Politics

Tony Blair and Labour: it's complicated

The former leader has had a mixed effect on his party's campaign so far

April 07, 2015
Tony Blair making his entrance to Labour conference in 1997. © Sean Dempsey/PA Archive/Press Association Images
Tony Blair making his entrance to Labour conference in 1997. © Sean Dempsey/PA Archive/Press Association Images
Today, Tony Blair is weighing into the election campaign in a big way, warning about the dangers of a Tory government taking us out of Europe, and reiterating his backing for Ed Miliband, who he says is his "own man with his own convictions... determined to follow them, even when they go against the tide.”

The party is making much of his intervention, with Ed Miliband tweeting about it this morning from his official account. Party strategists will want the former Prime Minister to underline Miliband's credentials as a leader, and his pro-EU pitch to business.

But the feelings of many in the Labour Party towards their former leader are less than rosy. Here's the story of Blair's relationship with his party so far in this election campaign. In Facebook parlance: it's complicated. 

A traditional result

Blair spoke to the Economist last year and caused a bit of a fracas in Labour circles. Here's a quote from the story:
“The result in 2015, he quips, could well be an election “in which a traditional left-wing party competes with a traditional right-wing party, with the traditional result”. Asked if he means a Tory win, Mr Blair confirms: “Yes, that is what happens.”
This was widely taken to mean that Blair thought Miliband is too left-wing to win the election—an interpretation which Blair later said was incorrect. Whatever the precise meaning of these remarks, Blair has repeatedly refused to budge from the position he took during his leadership of the party; that it works best when it is in the centre ground. Miliband has defined his leadership by moving to the left of New Labour, notably taking a harder line on taxing the rich and restricting the actions of big business than Blair and his fellow New Labourites did. Voters have noticed this: according to YouGov, they see Miliband as considerably more left wing-than Labour's last two leaders, and think the party is left of where it was in 2010. Should Miliband lose the election, that will provide plenty of scope for grumpy centrists to pin the blame on his "red Ed" image.

Not for me, thanks

Earlier this year, Blair offered every Labour candidate for the party's 106 target seats a donation of £1,000 towards his or her campaign—a move which some speculated was aimed at weakening the hold that trade unions have over party coffers. Several candidates publicly turned down the cash, with one, Sally Keeble, a former RAF wing commander, citing her opposition to the Iraq war—a conflict which still looms large in the minds of voters when they think of Blair.
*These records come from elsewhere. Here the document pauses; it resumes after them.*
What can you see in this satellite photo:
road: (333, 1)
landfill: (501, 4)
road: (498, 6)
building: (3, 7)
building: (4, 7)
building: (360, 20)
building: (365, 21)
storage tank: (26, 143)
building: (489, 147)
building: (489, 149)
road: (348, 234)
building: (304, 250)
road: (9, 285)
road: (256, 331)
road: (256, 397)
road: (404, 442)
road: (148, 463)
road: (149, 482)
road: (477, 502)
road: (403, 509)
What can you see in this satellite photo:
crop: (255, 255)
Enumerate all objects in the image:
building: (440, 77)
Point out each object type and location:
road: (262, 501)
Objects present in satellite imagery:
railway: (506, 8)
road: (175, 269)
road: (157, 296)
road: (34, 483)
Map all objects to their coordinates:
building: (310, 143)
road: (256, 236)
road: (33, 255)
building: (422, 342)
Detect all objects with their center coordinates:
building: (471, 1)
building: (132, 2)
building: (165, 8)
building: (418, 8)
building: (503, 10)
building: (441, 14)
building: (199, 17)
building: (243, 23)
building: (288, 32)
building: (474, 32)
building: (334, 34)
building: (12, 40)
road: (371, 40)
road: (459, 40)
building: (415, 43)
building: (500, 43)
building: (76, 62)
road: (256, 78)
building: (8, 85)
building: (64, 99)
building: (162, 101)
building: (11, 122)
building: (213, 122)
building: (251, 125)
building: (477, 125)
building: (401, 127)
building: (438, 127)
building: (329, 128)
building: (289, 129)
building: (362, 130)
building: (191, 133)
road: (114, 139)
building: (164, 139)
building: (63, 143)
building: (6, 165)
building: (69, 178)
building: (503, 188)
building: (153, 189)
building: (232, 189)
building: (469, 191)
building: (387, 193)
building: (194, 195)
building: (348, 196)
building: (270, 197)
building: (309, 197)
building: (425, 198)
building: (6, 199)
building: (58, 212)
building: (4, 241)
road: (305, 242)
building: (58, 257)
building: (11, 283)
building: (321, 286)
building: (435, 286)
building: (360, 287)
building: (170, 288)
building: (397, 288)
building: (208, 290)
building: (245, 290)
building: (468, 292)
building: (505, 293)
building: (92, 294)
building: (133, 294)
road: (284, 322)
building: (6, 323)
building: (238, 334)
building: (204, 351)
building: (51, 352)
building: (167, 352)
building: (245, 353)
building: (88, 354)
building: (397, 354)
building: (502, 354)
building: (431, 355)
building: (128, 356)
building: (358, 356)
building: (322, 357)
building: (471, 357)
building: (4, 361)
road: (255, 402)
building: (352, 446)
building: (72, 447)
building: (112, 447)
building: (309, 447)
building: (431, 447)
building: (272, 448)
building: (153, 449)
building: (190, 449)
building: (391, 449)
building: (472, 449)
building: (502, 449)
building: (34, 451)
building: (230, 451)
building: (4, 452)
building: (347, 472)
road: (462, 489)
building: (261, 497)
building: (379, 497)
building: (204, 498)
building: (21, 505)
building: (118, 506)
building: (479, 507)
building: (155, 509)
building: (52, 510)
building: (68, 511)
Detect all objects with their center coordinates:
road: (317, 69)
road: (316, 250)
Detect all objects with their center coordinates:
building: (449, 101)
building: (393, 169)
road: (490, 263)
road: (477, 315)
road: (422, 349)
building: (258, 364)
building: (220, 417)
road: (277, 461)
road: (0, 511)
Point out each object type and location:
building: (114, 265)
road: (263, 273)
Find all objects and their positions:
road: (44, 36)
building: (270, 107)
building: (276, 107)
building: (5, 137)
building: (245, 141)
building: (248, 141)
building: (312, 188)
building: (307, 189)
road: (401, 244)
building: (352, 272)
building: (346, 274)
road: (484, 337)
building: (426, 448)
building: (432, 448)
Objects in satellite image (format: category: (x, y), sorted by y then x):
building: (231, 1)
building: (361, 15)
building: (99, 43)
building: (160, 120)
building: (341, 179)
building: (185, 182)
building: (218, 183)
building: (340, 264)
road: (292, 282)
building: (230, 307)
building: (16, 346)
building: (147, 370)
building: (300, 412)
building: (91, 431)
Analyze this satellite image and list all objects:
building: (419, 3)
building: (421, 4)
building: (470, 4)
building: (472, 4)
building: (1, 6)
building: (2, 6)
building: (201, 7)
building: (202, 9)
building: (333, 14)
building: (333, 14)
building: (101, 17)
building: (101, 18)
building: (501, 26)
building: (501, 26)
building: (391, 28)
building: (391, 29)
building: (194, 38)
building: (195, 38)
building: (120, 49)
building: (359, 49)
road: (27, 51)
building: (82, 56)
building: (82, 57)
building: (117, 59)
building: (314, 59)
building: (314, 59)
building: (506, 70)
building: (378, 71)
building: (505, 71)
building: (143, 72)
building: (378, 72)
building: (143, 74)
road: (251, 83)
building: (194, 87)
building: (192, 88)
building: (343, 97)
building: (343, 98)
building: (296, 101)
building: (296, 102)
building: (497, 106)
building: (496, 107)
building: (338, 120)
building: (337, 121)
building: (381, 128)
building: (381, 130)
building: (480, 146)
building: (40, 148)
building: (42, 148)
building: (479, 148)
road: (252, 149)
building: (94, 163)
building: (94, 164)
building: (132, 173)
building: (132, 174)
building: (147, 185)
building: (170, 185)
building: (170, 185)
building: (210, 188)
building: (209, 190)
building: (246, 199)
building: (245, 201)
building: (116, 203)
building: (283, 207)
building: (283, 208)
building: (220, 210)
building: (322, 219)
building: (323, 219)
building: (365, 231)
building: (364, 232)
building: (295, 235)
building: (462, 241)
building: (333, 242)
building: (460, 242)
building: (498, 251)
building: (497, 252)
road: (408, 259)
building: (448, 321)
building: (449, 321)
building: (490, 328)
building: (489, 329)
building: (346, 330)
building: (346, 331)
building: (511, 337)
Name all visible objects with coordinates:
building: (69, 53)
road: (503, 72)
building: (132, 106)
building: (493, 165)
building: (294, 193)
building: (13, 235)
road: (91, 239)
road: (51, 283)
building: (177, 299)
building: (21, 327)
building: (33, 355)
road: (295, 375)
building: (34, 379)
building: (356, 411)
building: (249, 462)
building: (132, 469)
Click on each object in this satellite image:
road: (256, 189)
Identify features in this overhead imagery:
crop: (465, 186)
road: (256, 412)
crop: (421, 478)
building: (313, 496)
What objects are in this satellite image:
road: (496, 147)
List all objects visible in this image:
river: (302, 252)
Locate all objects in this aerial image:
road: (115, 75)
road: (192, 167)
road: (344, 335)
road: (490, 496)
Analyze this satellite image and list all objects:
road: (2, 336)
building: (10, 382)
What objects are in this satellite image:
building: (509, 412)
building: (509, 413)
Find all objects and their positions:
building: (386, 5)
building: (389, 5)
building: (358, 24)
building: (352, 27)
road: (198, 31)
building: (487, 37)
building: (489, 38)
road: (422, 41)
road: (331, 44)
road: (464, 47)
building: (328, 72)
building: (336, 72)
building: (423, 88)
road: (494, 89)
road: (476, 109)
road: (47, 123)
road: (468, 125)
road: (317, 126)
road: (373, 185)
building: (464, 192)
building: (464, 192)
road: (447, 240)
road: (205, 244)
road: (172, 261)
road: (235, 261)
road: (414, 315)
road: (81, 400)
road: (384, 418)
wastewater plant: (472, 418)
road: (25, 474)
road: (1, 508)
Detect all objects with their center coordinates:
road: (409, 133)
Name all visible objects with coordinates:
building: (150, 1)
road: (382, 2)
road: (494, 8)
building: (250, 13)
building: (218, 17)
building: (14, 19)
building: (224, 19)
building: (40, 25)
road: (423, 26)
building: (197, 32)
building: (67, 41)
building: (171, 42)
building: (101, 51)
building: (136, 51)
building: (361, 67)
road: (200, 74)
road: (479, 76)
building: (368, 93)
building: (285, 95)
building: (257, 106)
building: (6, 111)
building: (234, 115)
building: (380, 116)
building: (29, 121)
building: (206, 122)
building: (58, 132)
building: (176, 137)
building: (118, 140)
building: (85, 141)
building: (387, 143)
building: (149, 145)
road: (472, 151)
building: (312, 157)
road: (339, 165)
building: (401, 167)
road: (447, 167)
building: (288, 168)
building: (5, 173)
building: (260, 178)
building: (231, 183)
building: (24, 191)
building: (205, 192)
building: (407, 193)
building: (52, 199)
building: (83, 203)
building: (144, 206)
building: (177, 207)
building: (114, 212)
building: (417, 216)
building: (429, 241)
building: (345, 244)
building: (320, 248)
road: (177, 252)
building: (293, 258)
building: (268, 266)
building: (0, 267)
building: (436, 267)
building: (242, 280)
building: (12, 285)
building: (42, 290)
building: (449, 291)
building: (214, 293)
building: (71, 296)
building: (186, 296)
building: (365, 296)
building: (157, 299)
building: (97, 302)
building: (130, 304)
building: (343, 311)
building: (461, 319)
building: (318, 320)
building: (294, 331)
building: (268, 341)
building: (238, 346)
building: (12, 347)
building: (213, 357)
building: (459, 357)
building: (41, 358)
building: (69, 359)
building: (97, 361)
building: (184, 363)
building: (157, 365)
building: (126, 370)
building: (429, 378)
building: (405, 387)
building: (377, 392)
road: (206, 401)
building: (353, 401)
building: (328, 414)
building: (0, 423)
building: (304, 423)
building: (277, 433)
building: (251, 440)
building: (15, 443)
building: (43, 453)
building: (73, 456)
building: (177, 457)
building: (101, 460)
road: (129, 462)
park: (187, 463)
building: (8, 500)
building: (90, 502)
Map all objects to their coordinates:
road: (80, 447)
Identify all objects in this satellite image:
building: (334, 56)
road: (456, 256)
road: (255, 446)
Blair's former spin doctor summed up the feelings of many Blairites when he slammed such conscientious objectors for "attention seeking," putting their own views before the needs of their party.

Sink or swim

The Telegraph today quotes Jon Cruddas, a senior Labour MP who has been part of Miliband's core team throughout much of his leadership, as attacking Blair for his "dystopian sink or swim politics," and saying that under his leadership the party descended into "drive-by shootings" and "gang warfare." He reportedly made the comments at a book launch a few weeks ago.

Such an attack summarises the ill-feeling that remains towards Blair in some sections of the party. Roy Jenkins, the former Labour front-bencher and co-founder of the SDP, once wrote that Blair "climbed up the outside of the Labour party." Blair's iconoclastic disregard for some central tenets of Labour thinking, most famously his scrapping of "clause IV," a section of the party's constitution which underlined its commitment to traditional socialism, mean he remains a bogeyman for much of the party's left.